+++ GIVEN RECORDS +++

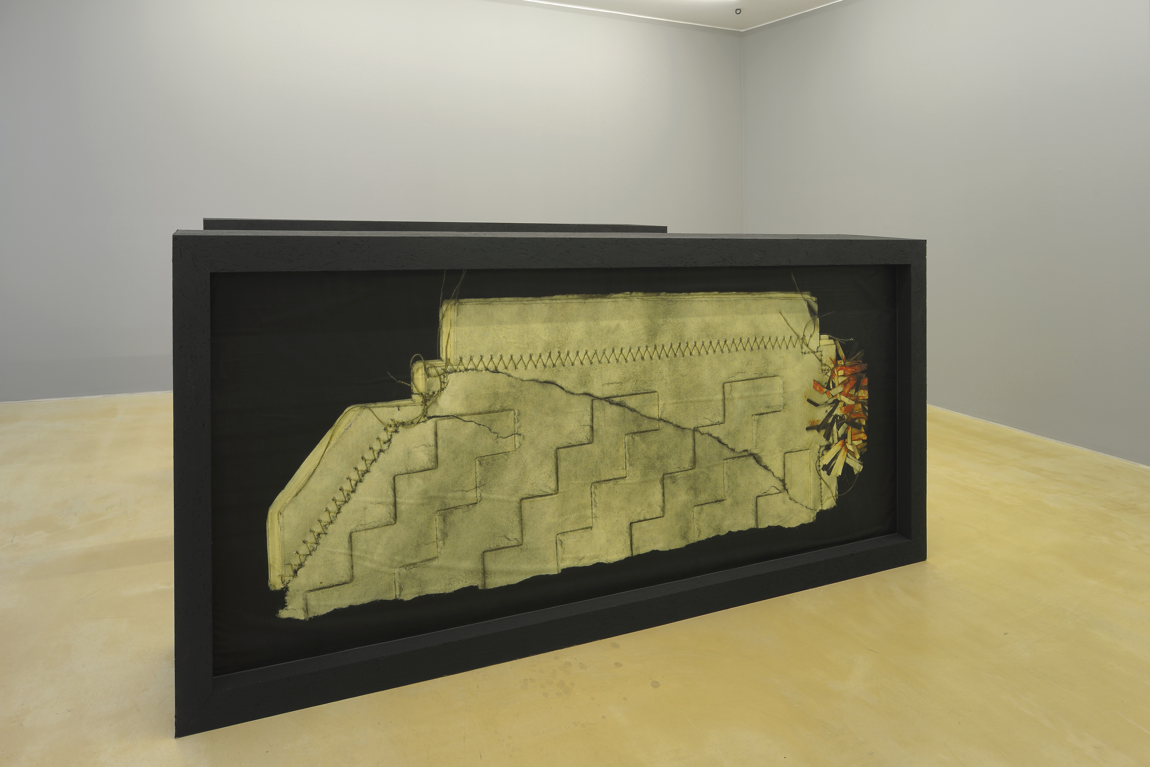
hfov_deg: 93.3
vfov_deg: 70.5
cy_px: 384
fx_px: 543
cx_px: 575
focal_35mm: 17
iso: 100
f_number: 10
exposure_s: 1.3
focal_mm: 17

+++

__TASK OBJECTIVE__
Copy every record exactly as it appears, apart from any pictures.

__EXERCISE SOLUTION__
hfov_deg: 93.3
vfov_deg: 70.5
cy_px: 384
fx_px: 543
cx_px: 575
focal_35mm: 17
iso: 100
f_number: 10
exposure_s: 1.3
focal_mm: 17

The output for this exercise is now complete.